Work instructions: In the entries below, find the string "pistas" and return each line holding it.

--- Information Enclosed Below ---

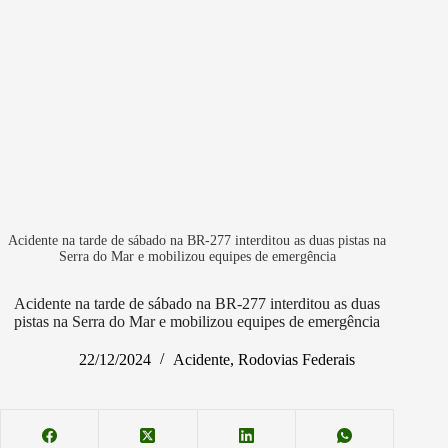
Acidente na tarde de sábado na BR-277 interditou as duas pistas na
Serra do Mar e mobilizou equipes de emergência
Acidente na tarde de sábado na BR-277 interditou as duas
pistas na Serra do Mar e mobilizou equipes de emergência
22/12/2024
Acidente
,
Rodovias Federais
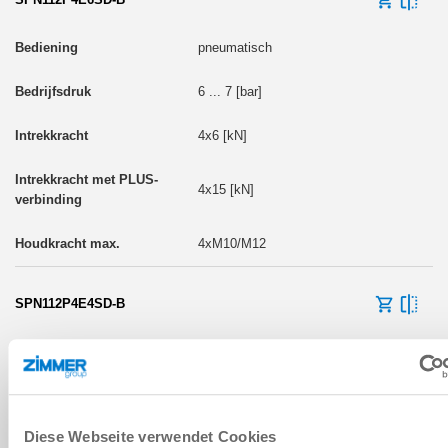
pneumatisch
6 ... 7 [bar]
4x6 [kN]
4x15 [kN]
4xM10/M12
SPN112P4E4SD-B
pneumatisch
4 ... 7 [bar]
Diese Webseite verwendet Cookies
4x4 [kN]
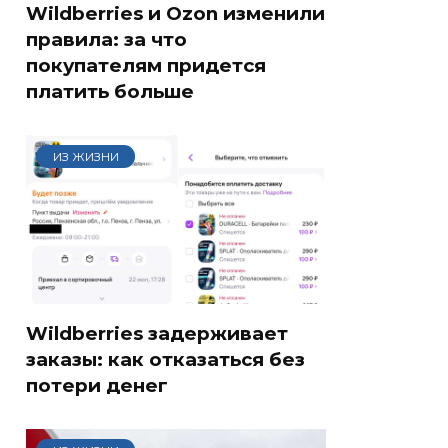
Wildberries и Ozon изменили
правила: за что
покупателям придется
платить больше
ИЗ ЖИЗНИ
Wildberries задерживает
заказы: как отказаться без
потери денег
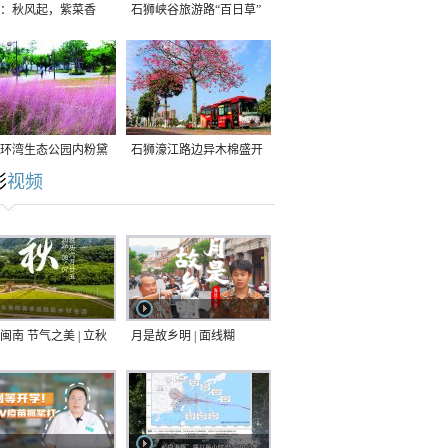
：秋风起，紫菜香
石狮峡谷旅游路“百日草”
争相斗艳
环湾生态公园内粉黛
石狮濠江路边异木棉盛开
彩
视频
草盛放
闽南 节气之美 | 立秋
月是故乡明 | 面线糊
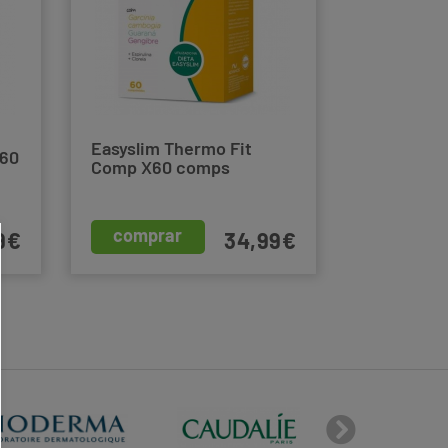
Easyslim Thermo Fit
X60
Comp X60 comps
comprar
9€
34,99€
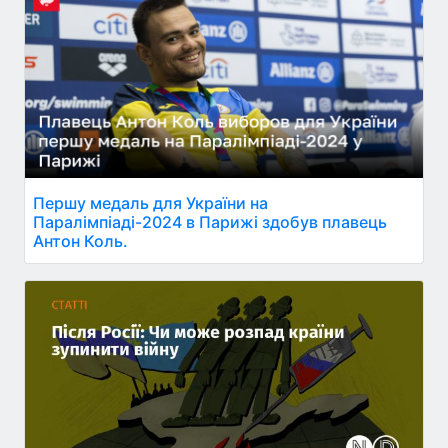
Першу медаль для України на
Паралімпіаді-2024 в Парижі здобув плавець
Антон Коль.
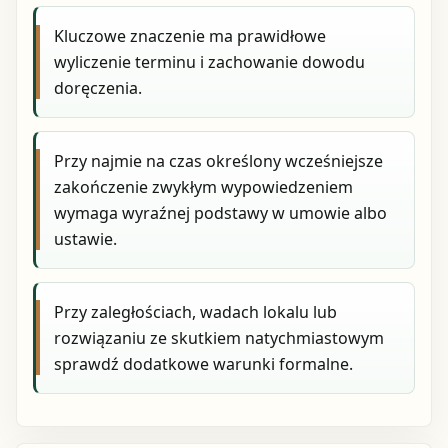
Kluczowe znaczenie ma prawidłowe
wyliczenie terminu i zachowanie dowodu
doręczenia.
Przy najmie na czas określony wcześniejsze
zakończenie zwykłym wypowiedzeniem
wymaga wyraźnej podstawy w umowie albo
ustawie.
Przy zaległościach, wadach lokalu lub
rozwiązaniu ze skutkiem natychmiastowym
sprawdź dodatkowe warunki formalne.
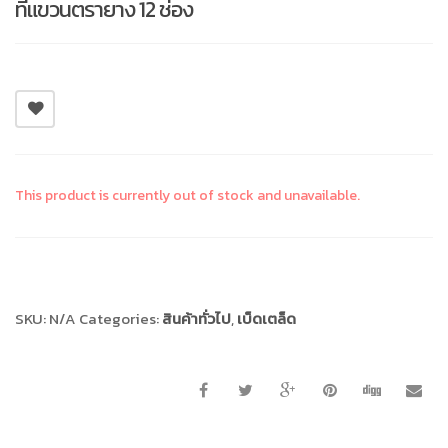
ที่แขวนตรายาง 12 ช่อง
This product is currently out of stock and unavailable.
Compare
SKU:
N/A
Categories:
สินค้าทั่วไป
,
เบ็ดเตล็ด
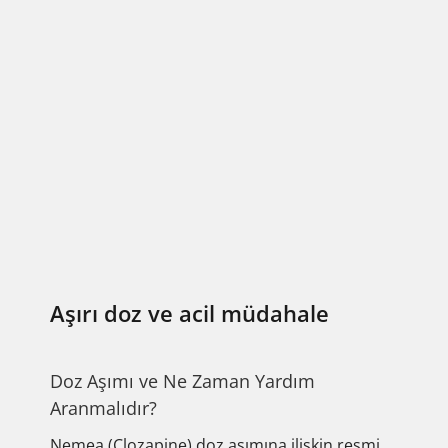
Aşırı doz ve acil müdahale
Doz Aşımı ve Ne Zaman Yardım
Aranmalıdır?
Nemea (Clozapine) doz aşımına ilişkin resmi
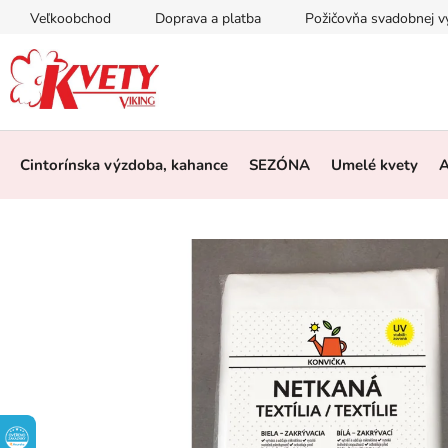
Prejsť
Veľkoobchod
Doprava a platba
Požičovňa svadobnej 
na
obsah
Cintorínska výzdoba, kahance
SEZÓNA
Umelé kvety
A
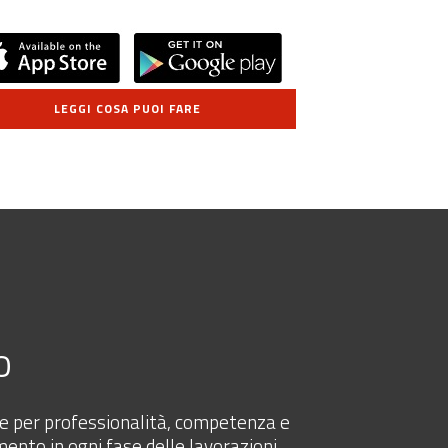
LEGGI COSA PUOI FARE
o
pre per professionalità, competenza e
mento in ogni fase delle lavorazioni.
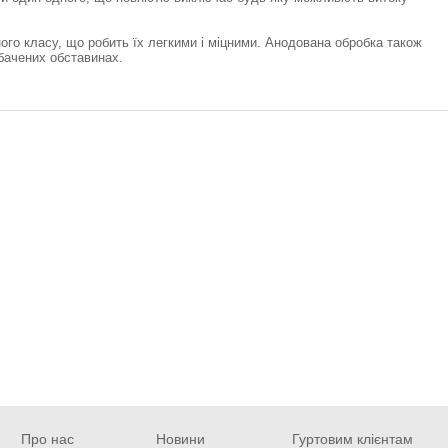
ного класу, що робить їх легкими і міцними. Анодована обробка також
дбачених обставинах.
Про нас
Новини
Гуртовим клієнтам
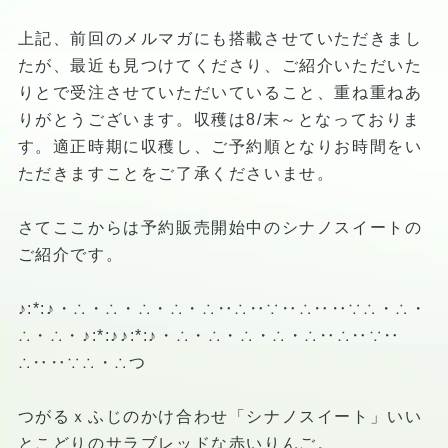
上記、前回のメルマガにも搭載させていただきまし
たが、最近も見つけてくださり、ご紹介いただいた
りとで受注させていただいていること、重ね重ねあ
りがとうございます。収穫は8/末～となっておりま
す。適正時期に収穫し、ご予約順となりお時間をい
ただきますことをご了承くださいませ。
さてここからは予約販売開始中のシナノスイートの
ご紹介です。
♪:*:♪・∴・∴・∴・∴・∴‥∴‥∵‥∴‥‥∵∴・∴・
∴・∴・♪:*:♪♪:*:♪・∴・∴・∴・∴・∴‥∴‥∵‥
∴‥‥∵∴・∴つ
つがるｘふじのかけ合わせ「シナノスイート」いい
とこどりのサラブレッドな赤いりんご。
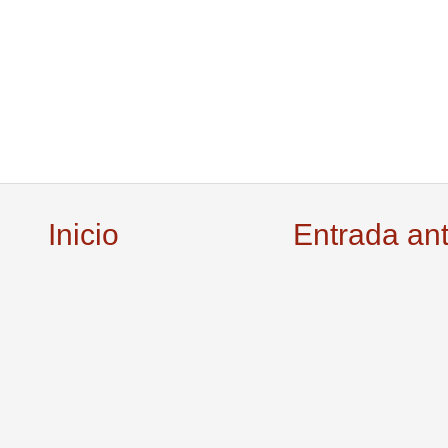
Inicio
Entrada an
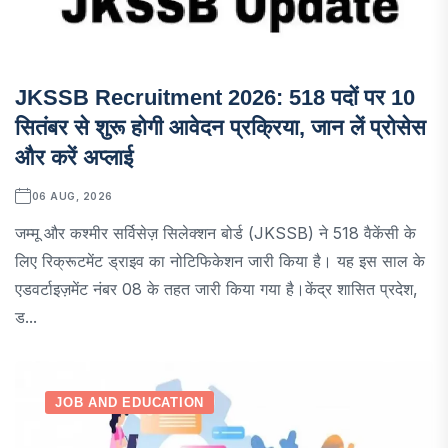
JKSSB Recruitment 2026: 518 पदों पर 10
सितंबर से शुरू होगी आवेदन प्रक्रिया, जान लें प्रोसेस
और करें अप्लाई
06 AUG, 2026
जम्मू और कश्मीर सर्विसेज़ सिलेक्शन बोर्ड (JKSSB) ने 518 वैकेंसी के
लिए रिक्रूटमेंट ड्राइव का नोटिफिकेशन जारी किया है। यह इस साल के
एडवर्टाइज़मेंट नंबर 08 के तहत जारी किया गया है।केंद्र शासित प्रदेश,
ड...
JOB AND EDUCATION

--- End of Enclosed Information ---

Answer below:
Acidente na tarde de sábado na BR-277 interditou as duas pistas na
pistas na Serra do Mar e mobilizou equipes de emergência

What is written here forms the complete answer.